What you should do
Show every line of the material that follows in which the word "Programma" occurs.
━━ Given records ━━
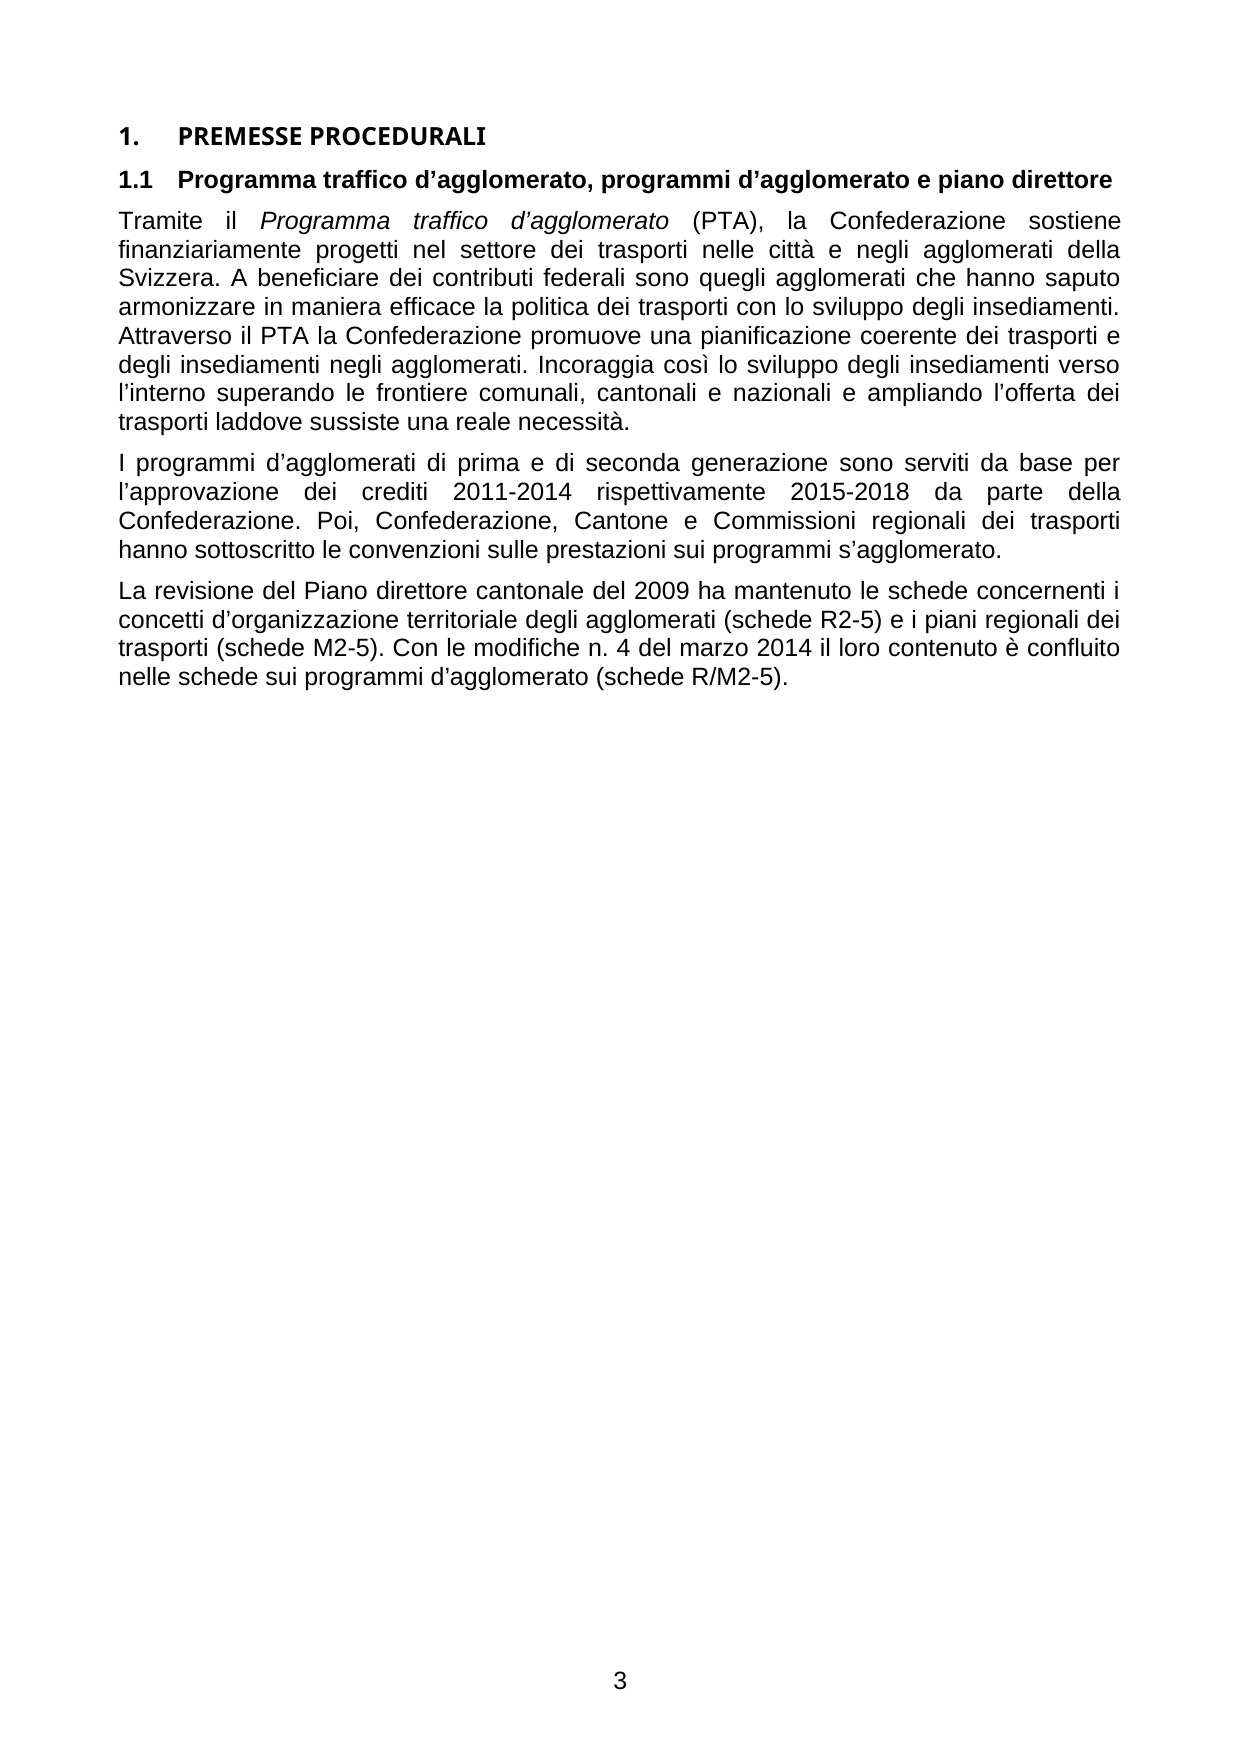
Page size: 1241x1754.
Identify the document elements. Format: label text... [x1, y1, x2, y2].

text I programmi d’agglomerati di prima e di seconda generazione sono serviti da base per l’approvazione dei crediti 2011-2014 rispettivamente 2015-2018 da parte della Confederazione. Poi, Confederazione, Cantone e Commissioni regionali dei trasporti hanno sottoscritto le convenzioni sulle prestazioni sui programmi s’agglomerato. [118, 448, 1122, 563]
subtitle Premesse procedurali [118, 118, 1122, 152]
text Tramite il Programma traffico d’agglomerato (PTA), la Confederazione sostiene finanziariamente progetti nel settore dei trasporti nelle città e negli agglomerati della Svizzera. A beneficiare dei contributi federali sono quegli agglomerati che hanno saputo armonizzare in maniera efficace la politica dei trasporti con lo sviluppo degli insediamenti. Attraverso il PTA la Confederazione promuove una pianificazione coerente dei trasporti e degli insediamenti negli agglomerati. Incoraggia così lo sviluppo degli insediamenti verso l’interno superando le frontiere comunali, cantonali e nazionali e ampliando l’offerta dei trasporti laddove sussiste una reale necessità. [118, 206, 1122, 436]
text La revisione del Piano direttore cantonale del 2009 ha mantenuto le schede concernenti i concetti d’organizzazione territoriale degli agglomerati (schede R2-5) e i piani regionali dei trasporti (schede M2-5). Con le modifiche n. 4 del marzo 2014 il loro contenuto è confluito nelle schede sui programmi d’agglomerato (schede R/M2-5). [118, 576, 1122, 691]
subtitle 1.1 Programma traffico d’agglomerato, programmi d’agglomerato e piano direttore [118, 165, 1122, 193]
━━━
Solution below
text Tramite il Programma traffico d’agglomerato (PTA), la Confederazione sostiene finanziariamente progetti nel settore dei trasporti nelle città e negli agglomerati della Svizzera. A beneficiare dei contributi federali sono quegli agglomerati che hanno saputo armonizzare in maniera efficace la politica dei trasporti con lo sviluppo degli insediamenti. Attraverso il PTA la Confederazione promuove una pianificazione coerente dei trasporti e degli insediamenti negli agglomerati. Incoraggia così lo sviluppo degli insediamenti verso l’interno superando le frontiere comunali, cantonali e nazionali e ampliando l’offerta dei trasporti laddove sussiste una reale necessità. [118, 206, 1122, 436]
subtitle 1.1 Programma traffico d’agglomerato, programmi d’agglomerato e piano direttore [118, 165, 1122, 193]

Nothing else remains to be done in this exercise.